What you need to do:
Exactly the lines from the one containing "3) black cylindrical housing [147,76,276,212]" through the final line of the listing are to be retyped, and nothing more.

Extracted entries:
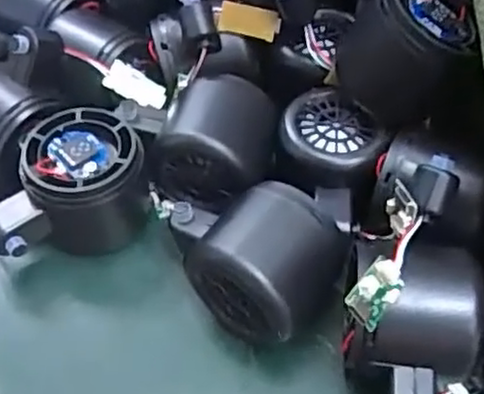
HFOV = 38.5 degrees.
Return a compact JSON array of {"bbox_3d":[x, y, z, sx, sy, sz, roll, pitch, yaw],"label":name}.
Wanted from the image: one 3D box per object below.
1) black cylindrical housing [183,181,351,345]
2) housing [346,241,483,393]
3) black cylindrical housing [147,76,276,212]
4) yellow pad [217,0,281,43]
[{"bbox_3d":[0.013,0.030,0.317,0.062,0.058,0.062,26,57,20],"label":"black cylindrical housing"},{"bbox_3d":[0.070,0.061,0.289,0.054,0.061,0.078,5,53,6],"label":"housing"},{"bbox_3d":[-0.012,-0.031,0.357,0.056,0.047,0.061,9,53,9],"label":"black cylindrical housing"},{"bbox_3d":[0.004,-0.093,0.369,0.032,0.016,0.004,13,22,5],"label":"yellow pad"}]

Result of the exercise:
3) black cylindrical housing [147,76,276,212]
4) yellow pad [217,0,281,43]
[{"bbox_3d":[0.013,0.030,0.317,0.062,0.058,0.062,26,57,20],"label":"black cylindrical housing"},{"bbox_3d":[0.070,0.061,0.289,0.054,0.061,0.078,5,53,6],"label":"housing"},{"bbox_3d":[-0.012,-0.031,0.357,0.056,0.047,0.061,9,53,9],"label":"black cylindrical housing"},{"bbox_3d":[0.004,-0.093,0.369,0.032,0.016,0.004,13,22,5],"label":"yellow pad"}]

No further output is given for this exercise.